La direction de la santé publique du Québec remet en question la campagne de vaccination contre la grippe saisonnière cette année, au point de la mettre sur la glace pour les prochains mois, a appris La Presse.

Les provinces tergiversent depuis quelques semaines déjà à savoir si elles doivent lancer deux campagnes de vaccination simultanément, l'une contre la grippe A (H1N1) et l'autre contre l'influenza saisonnière.

De nouvelles études menées au Canada, notamment au Québec, en Ontario et en Colombie-Britannique, donnent maintenant du poids à leur hésitation. Les études semblent montrer que le fait d'avoir été vacciné contre la grippe saisonnière augmente le risque de contracter la grippe A (H1N1).

Il s'agit toutefois de résultats préliminaires puisque les études n'ont pas encore franchi le cap de la validation aux fins de publication. Les chercheurs refusent d'ailleurs de faire part officiellement de leurs conclusions.

«Actuellement, c'est en évaluation par les pairs. Les autres scientifiques regardent nos données pour évaluer la qualité de la méthodologie. Tant qu'on n'a pas les résultats de cette évaluation, on ne peut pas parler des résultats», a indiqué le Dr Gaston De Serres, médecin épidémiologiste à l'Institut national de santé publique du Québec (INSPQ), l'un des auteurs d'une étude.

«Aucun résultat ne peut être considéré comme concluant avant la fin du processus d'examens par les pairs», a-t-on par ailleurs indiqué à l'Agence de santé publique du Canada.
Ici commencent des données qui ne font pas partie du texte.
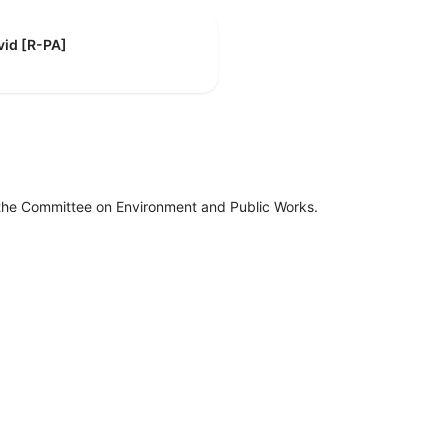
vid [R-PA]
 the Committee on Environment and Public Works.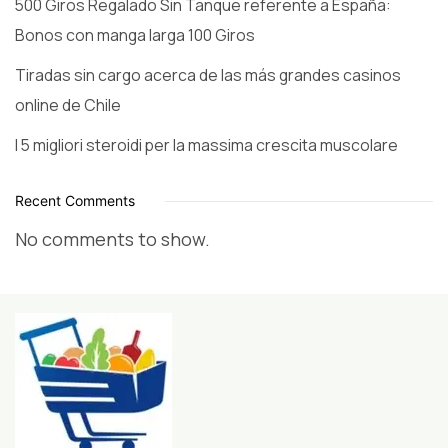
500 Giros Regalado Sin Tanque referente a España:
Bonos con manga larga 100 Giros
Tiradas sin cargo acerca de las más grandes casinos
online de Chile
I 5 migliori steroidi per la massima crescita muscolare
Recent Comments
No comments to show.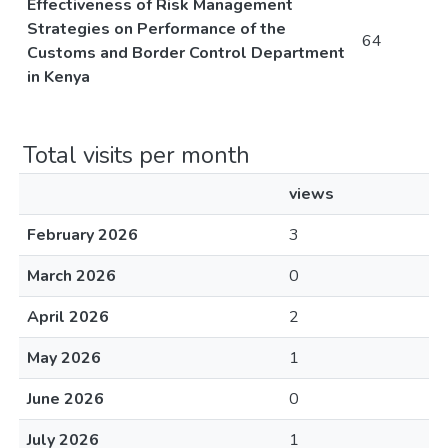
Effectiveness of Risk Management
Strategies on Performance of the
64
Customs and Border Control Department
in Kenya
Total visits per month
views
February 2026
3
March 2026
0
April 2026
2
May 2026
1
June 2026
0
July 2026
1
D'autres études similaires menées ailleurs dans le monde n'ont d'ailleurs pas donné les mêmes résultats, ajoute-t-on.

Pour le ministère de la Santé et des Services sociaux du Québec, les informations disponibles semblent toutefois suffisantes pour mettre la campagne de vaccination saisonnière sur la glace, du moins momentanément.

Selon ce qu'il a été possible d'apprendre, la campagne sera retardée pour laisser toute la place à la campagne de vaccination contre la grippe A (H1N1) qui doit débuter à la mi-novembre. Le directeur de la protection publique du Québec, le Dr Horacio Arruda, devrait en faire l'annonce en conférence de presse cet après-midi.
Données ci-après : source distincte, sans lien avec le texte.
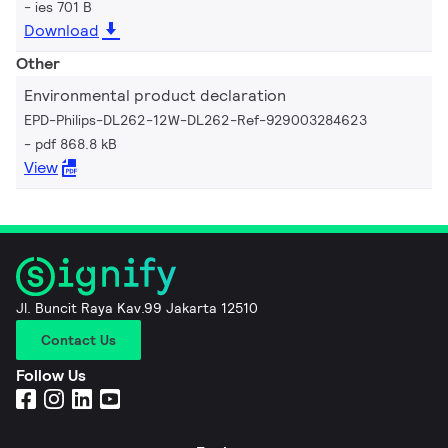
ies 701 B
Download
Other
Environmental product declaration
EPD-Philips-DL262-12W-DL262-Ref-929003284623
pdf 868.8 kB
View
Jl. Buncit Raya Kav.99 Jakarta 12510
Contact Us
Follow Us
Hier, l'Ontario a pris une décision en ce sens, modifiant son calendrier de vaccination habituel.

Au Québec, plusieurs cliniques médicales annonçaient pourtant depuis quelques semaines déjà les dates de vaccination contre l'influenza saisonnière, principalement pour les personnes à risque, soit dans ce cas les personnes âgées, les malades chroniques et les jeunes enfants.

La décision de retarder la campagne habituelle automnale donnera le temps nécessaire aux experts de la santé publique pour étudier l'évolution du virus dans la société. La vaccination contre la grippe saisonnière pourrait ensuite débuter, au début de l'année prochaine probablement, explique le Dr Karl Weiss, microbiologiste et infectiologue à l'hôpital Maisonneuve-Rosemont.

Québec a pris une sage décision, croit-il. «Il faut probablement donner la priorité au virus H1N1 parce qu'on sait que c'est ce qui circule actuellement.»

Il est rare que deux virus de la grippe circulent en même temps, précise aussi le Dr Weiss. Lorsqu'une majorité de Québécois qui le souhaitent auront été vaccinés, les responsables de la santé publique pourraient peut-être envisager une vaccination contre la grippe saisonnière, d'autant plus qu'elle semble circuler plus tard depuis quelques années, apparaissant souvent en janvier.

Québec doit par ailleurs apporter d'autres précisions concernant la vaccination contre la grippe A (H1N1). À la suite d'un avis des experts de l'INSPQ, la santé publique devrait ainsi recommander aux femmes enceintes et aux jeunes enfants d'opter pour le vaccin sans adjuvant.

L'adjuvant est un produit ajouté au vaccin afin de stimuler une meilleure réponse immunitaire et produire plus de doses. Ce type de vaccin peut toutefois entraîner des effets secondaires et n'a pas été testé sur les deux groupes à risque.